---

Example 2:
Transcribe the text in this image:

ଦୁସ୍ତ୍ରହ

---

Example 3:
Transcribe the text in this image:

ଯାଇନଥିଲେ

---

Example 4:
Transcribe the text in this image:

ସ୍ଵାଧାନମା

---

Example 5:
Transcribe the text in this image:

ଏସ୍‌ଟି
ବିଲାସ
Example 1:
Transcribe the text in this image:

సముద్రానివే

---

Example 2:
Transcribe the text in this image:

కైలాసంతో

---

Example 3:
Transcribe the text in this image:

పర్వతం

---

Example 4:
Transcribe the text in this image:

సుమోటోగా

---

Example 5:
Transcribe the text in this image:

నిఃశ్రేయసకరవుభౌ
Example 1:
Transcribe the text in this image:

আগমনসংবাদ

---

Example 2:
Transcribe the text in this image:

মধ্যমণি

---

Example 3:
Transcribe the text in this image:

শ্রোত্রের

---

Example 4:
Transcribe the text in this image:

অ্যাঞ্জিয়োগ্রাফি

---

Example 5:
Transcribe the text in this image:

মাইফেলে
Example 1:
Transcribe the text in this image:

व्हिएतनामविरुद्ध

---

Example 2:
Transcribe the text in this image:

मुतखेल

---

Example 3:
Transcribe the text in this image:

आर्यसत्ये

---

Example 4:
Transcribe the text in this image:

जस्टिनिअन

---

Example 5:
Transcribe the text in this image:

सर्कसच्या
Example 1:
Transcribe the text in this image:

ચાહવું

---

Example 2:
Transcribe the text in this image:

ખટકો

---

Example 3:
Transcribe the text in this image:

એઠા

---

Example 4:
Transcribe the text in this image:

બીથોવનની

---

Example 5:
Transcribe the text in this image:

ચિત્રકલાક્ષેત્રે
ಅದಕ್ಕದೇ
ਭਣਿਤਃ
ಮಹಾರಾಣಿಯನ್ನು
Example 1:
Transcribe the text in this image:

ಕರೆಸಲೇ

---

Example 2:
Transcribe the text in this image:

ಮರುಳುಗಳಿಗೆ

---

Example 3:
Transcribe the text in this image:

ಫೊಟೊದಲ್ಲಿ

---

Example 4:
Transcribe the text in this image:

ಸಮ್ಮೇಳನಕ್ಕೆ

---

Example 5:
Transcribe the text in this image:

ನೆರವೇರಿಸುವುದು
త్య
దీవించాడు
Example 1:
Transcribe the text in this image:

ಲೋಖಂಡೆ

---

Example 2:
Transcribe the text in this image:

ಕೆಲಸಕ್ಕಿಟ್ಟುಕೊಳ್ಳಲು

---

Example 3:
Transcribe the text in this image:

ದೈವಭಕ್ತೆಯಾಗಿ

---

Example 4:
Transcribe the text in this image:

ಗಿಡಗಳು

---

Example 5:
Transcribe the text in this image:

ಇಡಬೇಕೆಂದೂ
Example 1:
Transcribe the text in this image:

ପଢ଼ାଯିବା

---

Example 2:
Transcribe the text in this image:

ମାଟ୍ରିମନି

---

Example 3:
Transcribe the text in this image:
++++++
EXERCISE AIM — When the material above is given again, every line must match it exactly.

WRITTEN ANSWER —
---

Example 2:
Transcribe the text in this image:

ଦୁସ୍ତ୍ରହ

---

Example 3:
Transcribe the text in this image:

ଯାଇନଥିଲେ

---

Example 4:
Transcribe the text in this image:

ସ୍ଵାଧାନମା

---

Example 5:
Transcribe the text in this image:

ଏସ୍‌ଟି
ବିଲାସ
Example 1:
Transcribe the text in this image:

సముద్రానివే

---

Example 2:
Transcribe the text in this image:

కైలాసంతో

---

Example 3:
Transcribe the text in this image:

పర్వతం

---

Example 4:
Transcribe the text in this image:

సుమోటోగా

---

Example 5:
Transcribe the text in this image:

నిఃశ్రేయసకరవుభౌ
Example 1:
Transcribe the text in this image:

আগমনসংবাদ

---

Example 2:
Transcribe the text in this image:

মধ্যমণি

---

Example 3:
Transcribe the text in this image:

শ্রোত্রের

---

Example 4:
Transcribe the text in this image:

অ্যাঞ্জিয়োগ্রাফি

---

Example 5:
Transcribe the text in this image:

মাইফেলে
Example 1:
Transcribe the text in this image:

व्हिएतनामविरुद्ध

---

Example 2:
Transcribe the text in this image:

मुतखेल

---

Example 3:
Transcribe the text in this image:

आर्यसत्ये

---

Example 4:
Transcribe the text in this image:

जस्टिनिअन

---

Example 5:
Transcribe the text in this image:

सर्कसच्या
Example 1:
Transcribe the text in this image:

ચાહવું

---

Example 2:
Transcribe the text in this image:

ખટકો

---

Example 3:
Transcribe the text in this image:

એઠા

---

Example 4:
Transcribe the text in this image:

બીથોવનની

---

Example 5:
Transcribe the text in this image:

ચિત્રકલાક્ષેત્રે
ಅದಕ್ಕದೇ
ਭਣਿਤਃ
ಮಹಾರಾಣಿಯನ್ನು
Example 1:
Transcribe the text in this image:

ಕರೆಸಲೇ

---

Example 2:
Transcribe the text in this image:

ಮರುಳುಗಳಿಗೆ

---

Example 3:
Transcribe the text in this image:

ಫೊಟೊದಲ್ಲಿ

---

Example 4:
Transcribe the text in this image:

ಸಮ್ಮೇಳನಕ್ಕೆ

---

Example 5:
Transcribe the text in this image:

ನೆರವೇರಿಸುವುದು
త్య
దీవించాడు
Example 1:
Transcribe the text in this image:

ಲೋಖಂಡೆ

---

Example 2:
Transcribe the text in this image:

ಕೆಲಸಕ್ಕಿಟ್ಟುಕೊಳ್ಳಲು

---

Example 3:
Transcribe the text in this image:

ದೈವಭಕ್ತೆಯಾಗಿ

---

Example 4:
Transcribe the text in this image:

ಗಿಡಗಳು

---

Example 5:
Transcribe the text in this image:

ಇಡಬೇಕೆಂದೂ
Example 1:
Transcribe the text in this image:

ପଢ଼ାଯିବା

---

Example 2:
Transcribe the text in this image:

ମାଟ୍ରିମନି

---

Example 3:
Transcribe the text in this image:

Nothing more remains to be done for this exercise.